All of those are the opening sentences of each state’s secession declaration expect Texas’ which reviews the history of annexation first. There is also plenty of anti-states’-rights language in them as well.
Because they vote and some end up in office, where they can make public policy decisions.
Related to slavery.
Related to slavery.
Because of the slave economy.
To facilitate the divine work of job creators by protecting property and allowing them to handle their business as they see fit. /s
This is why there’s so much crossover between “free” market fundies and bigots. Kim Stanley Robinson put it succinctly:
“That’s libertarians for you — anarchists who want police protection from their slaves.”
That’s not the version the bigots use, of course. This mope couldn’t even summon up the bogus version uttered in kneejerk fashion by his fellow racists.
Slavery was the main issue that informed all the others you mention.
I agree with you, but it also doesn’t reduce it to a simple “it was a war to free the slaves”. That’s not it. The North didn’t have a passion for anti-racism and freeing slaves. In fact there were major draft riots in NYC because Irish workers didn’t dream of freeing slaves and having them move to NYC. The North was just as racist as the South, maybe more. I guess I could say slavery was the major cause of the war, but it wasn’t a war of the virtuous North wanting to free the slaves. In fact Lincoln’s idea was to return the freed slaves to Africa. Saying, “it was a war to free the slaves” makes it sound like the North went to war to rescue blacks, which just isn’t true.
Great photo, have posted it myself to several CW threads on various sites.
A couple of decades ago I was in a CW reenactment group (19th Indiana - Up the Black Hat Boys!).
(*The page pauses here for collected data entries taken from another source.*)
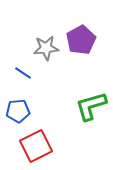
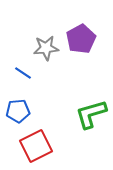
purple pentagon: moved 1 px up
green L-shape: moved 8 px down
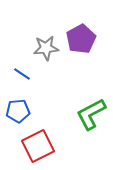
blue line: moved 1 px left, 1 px down
green L-shape: rotated 12 degrees counterclockwise
red square: moved 2 px right
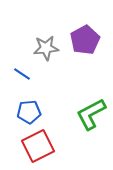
purple pentagon: moved 4 px right, 1 px down
blue pentagon: moved 11 px right, 1 px down
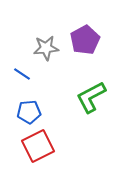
green L-shape: moved 17 px up
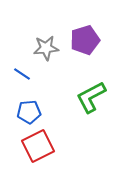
purple pentagon: rotated 12 degrees clockwise
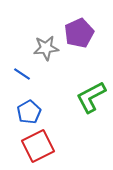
purple pentagon: moved 6 px left, 7 px up; rotated 8 degrees counterclockwise
blue pentagon: rotated 25 degrees counterclockwise
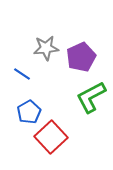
purple pentagon: moved 2 px right, 24 px down
red square: moved 13 px right, 9 px up; rotated 16 degrees counterclockwise
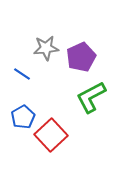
blue pentagon: moved 6 px left, 5 px down
red square: moved 2 px up
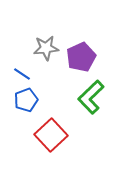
green L-shape: rotated 16 degrees counterclockwise
blue pentagon: moved 3 px right, 17 px up; rotated 10 degrees clockwise
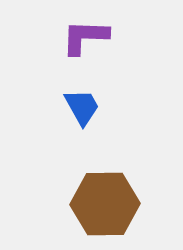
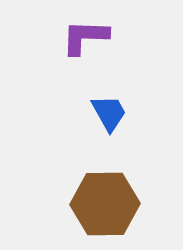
blue trapezoid: moved 27 px right, 6 px down
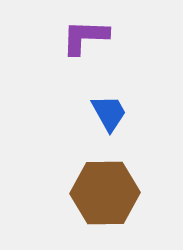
brown hexagon: moved 11 px up
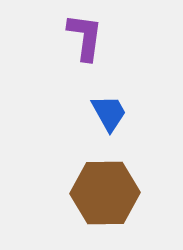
purple L-shape: rotated 96 degrees clockwise
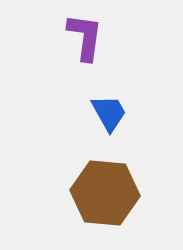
brown hexagon: rotated 6 degrees clockwise
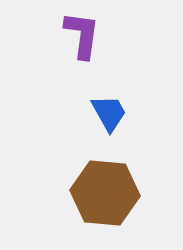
purple L-shape: moved 3 px left, 2 px up
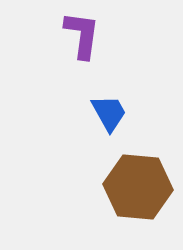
brown hexagon: moved 33 px right, 6 px up
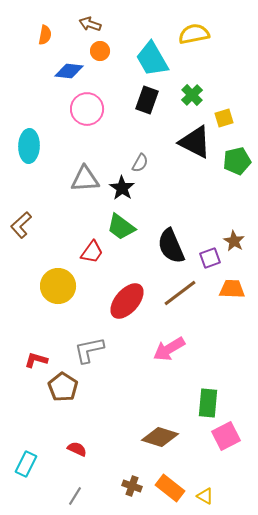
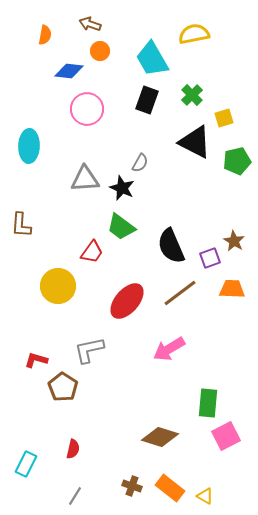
black star: rotated 10 degrees counterclockwise
brown L-shape: rotated 44 degrees counterclockwise
red semicircle: moved 4 px left; rotated 78 degrees clockwise
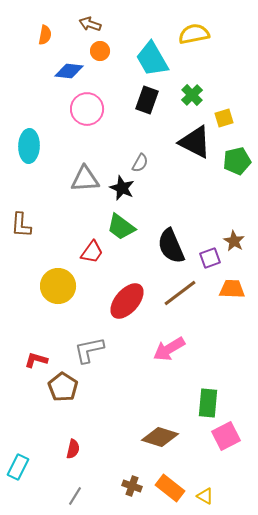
cyan rectangle: moved 8 px left, 3 px down
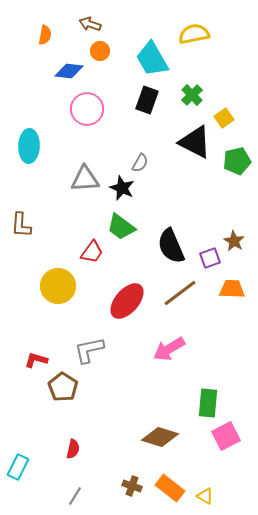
yellow square: rotated 18 degrees counterclockwise
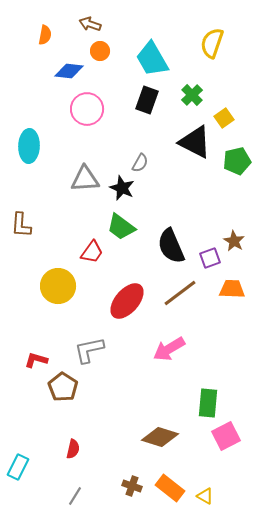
yellow semicircle: moved 18 px right, 9 px down; rotated 60 degrees counterclockwise
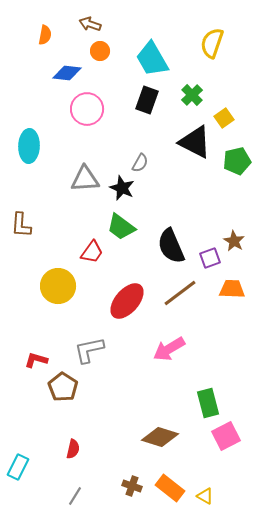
blue diamond: moved 2 px left, 2 px down
green rectangle: rotated 20 degrees counterclockwise
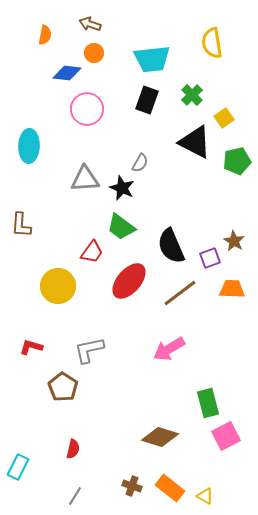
yellow semicircle: rotated 28 degrees counterclockwise
orange circle: moved 6 px left, 2 px down
cyan trapezoid: rotated 66 degrees counterclockwise
red ellipse: moved 2 px right, 20 px up
red L-shape: moved 5 px left, 13 px up
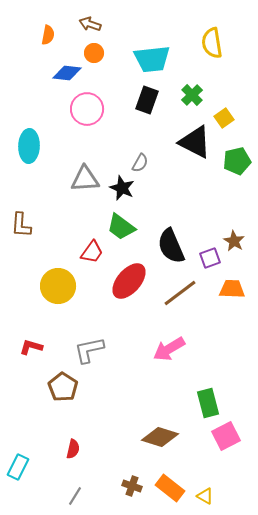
orange semicircle: moved 3 px right
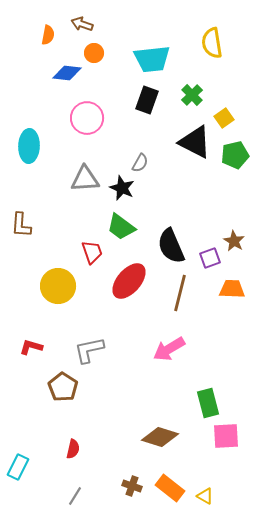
brown arrow: moved 8 px left
pink circle: moved 9 px down
green pentagon: moved 2 px left, 6 px up
red trapezoid: rotated 55 degrees counterclockwise
brown line: rotated 39 degrees counterclockwise
pink square: rotated 24 degrees clockwise
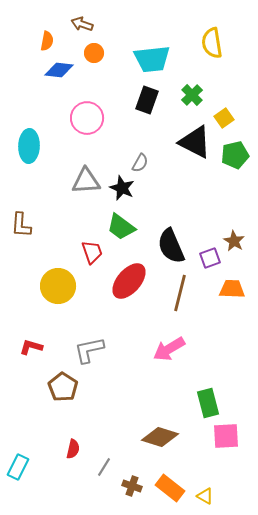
orange semicircle: moved 1 px left, 6 px down
blue diamond: moved 8 px left, 3 px up
gray triangle: moved 1 px right, 2 px down
gray line: moved 29 px right, 29 px up
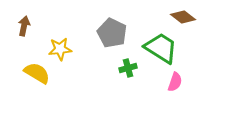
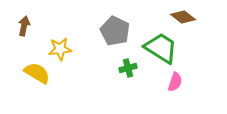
gray pentagon: moved 3 px right, 2 px up
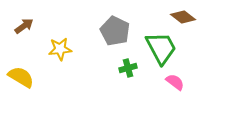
brown arrow: rotated 42 degrees clockwise
green trapezoid: rotated 30 degrees clockwise
yellow semicircle: moved 16 px left, 4 px down
pink semicircle: rotated 72 degrees counterclockwise
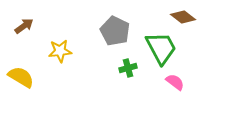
yellow star: moved 2 px down
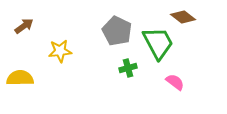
gray pentagon: moved 2 px right
green trapezoid: moved 3 px left, 5 px up
yellow semicircle: moved 1 px left, 1 px down; rotated 32 degrees counterclockwise
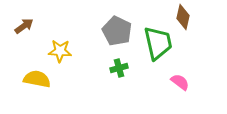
brown diamond: rotated 65 degrees clockwise
green trapezoid: rotated 15 degrees clockwise
yellow star: rotated 10 degrees clockwise
green cross: moved 9 px left
yellow semicircle: moved 17 px right, 1 px down; rotated 12 degrees clockwise
pink semicircle: moved 5 px right
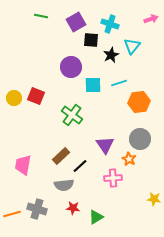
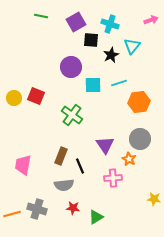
pink arrow: moved 1 px down
brown rectangle: rotated 24 degrees counterclockwise
black line: rotated 70 degrees counterclockwise
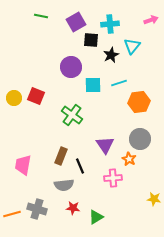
cyan cross: rotated 24 degrees counterclockwise
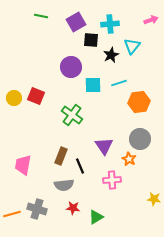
purple triangle: moved 1 px left, 1 px down
pink cross: moved 1 px left, 2 px down
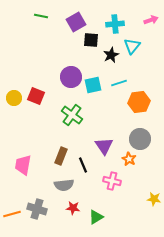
cyan cross: moved 5 px right
purple circle: moved 10 px down
cyan square: rotated 12 degrees counterclockwise
black line: moved 3 px right, 1 px up
pink cross: moved 1 px down; rotated 18 degrees clockwise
We spent a fair amount of time trying to encourage the start of some USCT reenactors in our area. Sadly it never happened - but there are a number of units up and running now.
He does have a point that the Confederate battle flag means things other than overt racism to some people. Primarily a “rebel” spirit (especially when used by non-southerners), and southern heritage. It also used to be more ubiquitous in the past as more of a. You could find it ads for patches in comic books next to the peace sign and patches making fun of Nixon and other popular culture (i.e. the Dukes of Hazard).
But as things have shifted, the most fervent flag wavers seem to be racists. And one can clearly connect it as a sign of overt racism today.
And certainly he is wrong that the Civil War wasn’t started over slavery. The founders of the CSA made this crystal clear in their letters and new Constitutions. Now many of the southern soldiers may have fought more for their state and family than slavery per se, but their actions none the less supported the government who was fighting to keep their “peculiar institution” alive.
So then why did the war happen? Virtually every grievance the South listed was either about owning slaves or directly secondary to it.
The North was pretty much just like “Yeah, no, you’re not going to form your own little banana republic using our valuable farmland, you slaveowning pricks”.
This guy, a historian: If you’d actually studied the history, you’d know that there were many causes. It wasn’t just slavery.
Interviewer: Oh yeah? What were the other causes?
This guy: How the hell should I know?
The interviewer doesn’t reduce it to that, though. He’s asking what the war was about. That it was about slavery is an inescapable fact no matter how much the bigots try to distract with details and euphemisms.